Why ‘Pictures Of Anna’? Why this story? Perhaps the better question is, ‘why me?’ Because the story was out there waiting to see the light of day – it is thousands of people’s story if the truth is told – and it found me via my wife, and it found her via an aunt of mine. And from that moment on it wouldn’t let me go. Why should it? It has everything that a great story needs (and a real-life story doesn’t need): hope followed by hopelessness, pain, loss, anger, confusion, tension, heartbreak, broken dreams and promises, blind prejudice, intolerance, even redemption. And it addresses a period in a country’s history—in two country’s histories really—which is untold, relatively unknown and has never been depicted in a contemporary story-telling. And while the story deals with events in 1940s Britain, its message is as relevant today as ever.
So, I wrote Pictures Of Anna—about an innocent victim caught up in the tragic events of her time, about the realities of indefinite detention without trial or sentence, about the matter of being in the wrong place at the wrong time with the wrong words in your passport, or worshipping the wrong God, or having the wrong parents, fleeing somewhere for a safe haven only to pitch up into further problems, blind prejudice, fear and paranoia, falling in love, rejection, broken dreams, a bride in tears…
And if it triggers the question “why?” in just one single person, then I’ll settle for that.
The Author, Sam Martin
Then one day it got personal. Writing is often about “what ifs”. What if A happened and not B? What then? What would happen to your characters if this happened and not that? What would it mean to their story? In this case, the “what if?” was my own question to myself. What if, I asked myself one day, looking out of my window towards the vineyard at the far side of the Moselle river, what if this had happened to me? Here I was, a British citizen in a country which Britain had been at war with, a country which had once practised genocide like no other in human history… What would my own fate have been if I’d been sitting here in this very spot in the spring of 1940? The answer was pretty simple. And very scary. And the reason I would have lost my life would have been because of my passport. Because of my place of birth. I’d be the enemy. Fair or not fair? That would have played no role whatsoever. So “Anna” became me in a way. I could feel the story in me.
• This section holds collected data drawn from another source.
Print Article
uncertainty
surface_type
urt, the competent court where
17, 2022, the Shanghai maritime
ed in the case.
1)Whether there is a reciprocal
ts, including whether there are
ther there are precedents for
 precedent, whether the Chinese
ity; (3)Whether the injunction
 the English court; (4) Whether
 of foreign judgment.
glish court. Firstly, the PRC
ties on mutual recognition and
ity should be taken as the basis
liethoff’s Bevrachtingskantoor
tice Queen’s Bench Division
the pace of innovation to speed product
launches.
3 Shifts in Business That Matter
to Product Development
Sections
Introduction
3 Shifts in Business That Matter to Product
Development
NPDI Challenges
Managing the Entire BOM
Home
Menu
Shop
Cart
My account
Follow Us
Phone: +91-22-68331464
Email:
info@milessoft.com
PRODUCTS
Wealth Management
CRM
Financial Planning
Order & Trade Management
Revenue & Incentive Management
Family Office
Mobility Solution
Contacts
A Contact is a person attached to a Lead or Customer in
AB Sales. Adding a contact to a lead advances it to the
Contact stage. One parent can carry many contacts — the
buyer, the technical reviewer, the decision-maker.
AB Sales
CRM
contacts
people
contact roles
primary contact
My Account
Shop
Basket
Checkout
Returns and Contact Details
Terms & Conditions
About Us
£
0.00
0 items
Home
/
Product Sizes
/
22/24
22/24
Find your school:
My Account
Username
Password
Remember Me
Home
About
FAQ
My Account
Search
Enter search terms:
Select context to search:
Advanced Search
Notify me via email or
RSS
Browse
I hope it’s a big picture that I’ve painted, for a big canvas – one on which there are global and universal and personal and human issues at stake. “Just hope what happened to Anna never happens to you” might be a useful line to throw into the mix. In the face of certain extermination, torture, of unspeakable horrors that befall your people – things which should be no-one’s experience in the short time they are on this Earth—what do you do? Fight it? (not a chance in Germany in the 30s and 40s) Or do you take your chance and run? So you run. You run into trusted hands. And then it all goes wrong for you. I don’t know… I could write a thousand words and still not touch on what Pictures Of Anna means. I wrote it and I cried. I wrote it and I felt elated and angry and moved and sometimes just numb. “I just hope something like that never happens to me”. There, I’ve said it. But you know what, there are thousands, no, hundreds of thousands of people right now, right at his very moment, in various parts of the world, where it really is their own reality. History repeating itself. Or never really going away. Might we, through Anna Vieti’s story, be able to better understand their stories?